男人的眉头皱了起来,脸庞依旧淡漠,漆黑的眸看不出情绪,“嗯,如果她觉得没法再继续,对彼此最好的话。”
陆笙儿良久没有说话,“我去买粥,你先进去吧。”
“嗯。”
直到陆笙儿走远了,他才转身朝着病房推开门抬脚走了进去,有个护士正在给他做检查。
见他进来,身后没有人就把门带上了,“笙儿呢?”
“我让她去给你买粥了。”
薄锦墨随即对一旁的护士道,“你先出去吧,待会儿再进来。”
“可是这药还没有换完。”
“出去。

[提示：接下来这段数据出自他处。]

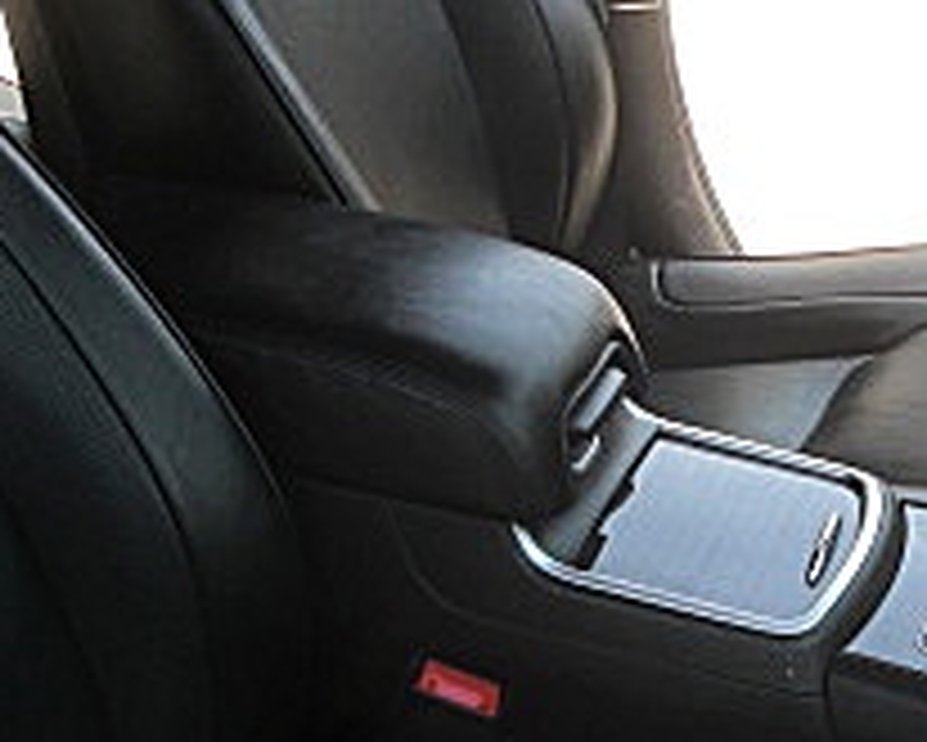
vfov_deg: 14.1
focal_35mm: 109
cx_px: 693
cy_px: 571
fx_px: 2992
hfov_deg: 17.5
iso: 50
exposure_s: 1/160
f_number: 2.8
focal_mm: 6.3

”
护士不敢多得罪这两个男人,把手里的东西放到一边,就急急忙忙的出去了
。
因为受伤住院,大部分的时间都是躺着,所以他的鼻梁上也没有架着眼镜,一张斯文的脸更加的显得淡漠,“你想跟我说什么?”
顾南城长衣长裤,偏冷的天他也只穿了一件薄款的风衣,衬得身形挺拔而儒雅,他抬脚走到窗边,淡漠的眸光无波无澜,“软禁盛绾绾的人,是你还是他,或者说,是他软禁了盛绾绾,而你在某些时候,选择了默认?”
躺在床上的男人脸庞没有丝毫的波动,唯独眼眸阖了一半,暗了下来,“南城。”
顾南城勾起薄唇,清清淡淡的笑,“我帮你只是因为我们这么多年的感情,不代表其他的,”他的眸色看似温淡,温淡下溢出无形却咄咄逼人的冷芒,“既然你明知道让盛西爵带走她是最好的结局,何必插进来?”
“南城,”良久,他才转头看向窗外,淡淡的道,“你不是也清楚,我不除掉他,那么总有一天他们会变成合作伙伴对付我一个人吗?那样我辛苦,你更辛苦。”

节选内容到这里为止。